O fato é que, no caso da castanha-da-amazônia, as regras de importação e exportação que valem para o restante do país não podem ser as mesmas para a região de fronteira onde o produto é extraído. É evidente que essas regras devem ser flexibilizadas.
Embora sejam compreensíveis as preocupações do fisco e da vigilância sanitária, é questão de bom senso o estabelecimento de condições comerciais que sejam interessantes para os dois países.
Por sinal, por ocasião da construção das pontes ligando os municípios acreanos de Brasileia e Assis Brasil às cidades de Cobija e Iñapari (Bolívia e Peru, respectivamente), havia a expectativa de que o comércio da amêndoa e as relações econômicas de forma geral avançariam.
Todavia, as pontes não trouxeram progresso significativo às trocas comerciais entre essas nações, sobretudo no que diz respeito à castanha. Faltou, tanto à época quanto agora, associar a ligação física à redução das exigências alfandegárias, elemento essencial para melhorar o ambiente de negócios.

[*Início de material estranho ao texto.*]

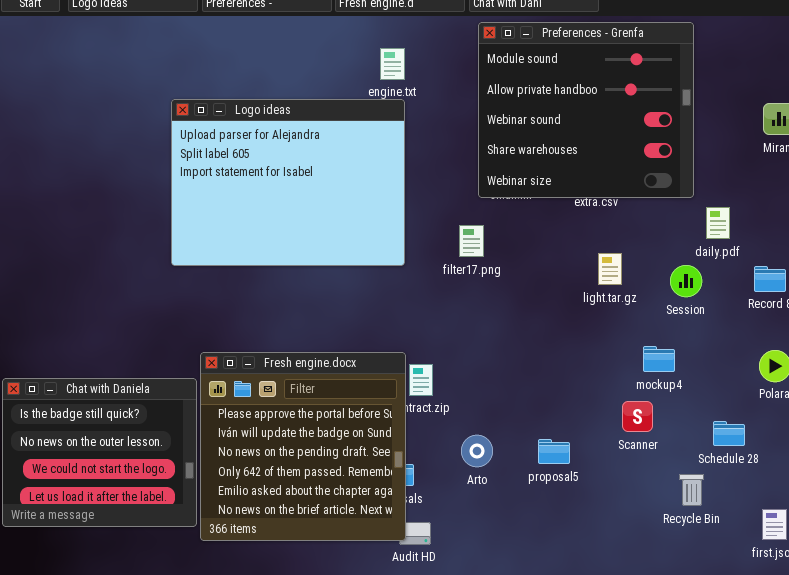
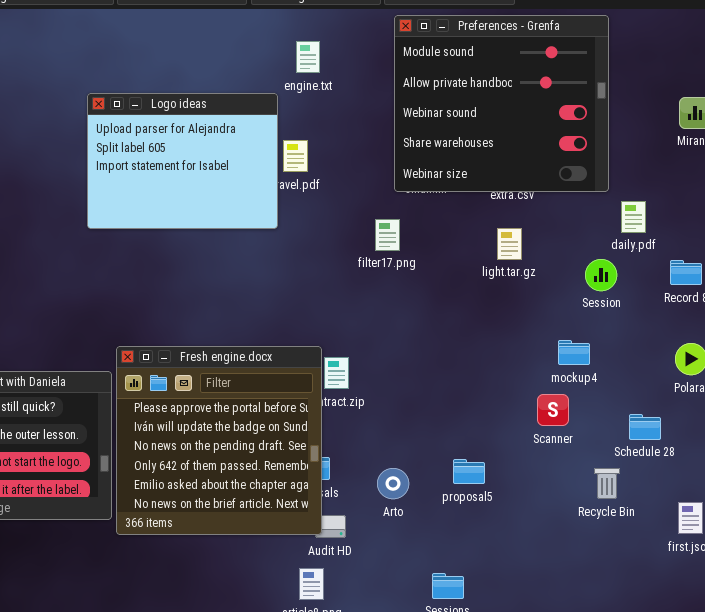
Logo ideas: [171,99,405,266] -> [87,93,278,229], resized
light.tar.gz: [598,253,622,285] -> [497,228,522,260], moved
Arto: [461,435,493,467] -> [377,468,409,499], moved
proposal5: [538,439,570,464] -> [453,459,485,484], moved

Espera-se, para a safra de castanha-da-amazônia que se inicia em dezembro próximo (e que vai até março/2019), a recuperação da produção aos patamares da média anual de 40 mil toneladas – bem superior à pífia safra de 2017, que não passou de 10 mil toneladas.
A flexibilização das regras de exportação da castanha-da-amazônia fomentaria a economia do Acre. Simples assim.

*Professor Associado da Universidade Federal do Acre, engenheiro florestal, especialista em Manejo Florestal e mestre em Política Florestal pela Universidade Federal do Paraná, e doutor em Desenvolvimento Sustentável pela Universidade de Brasília.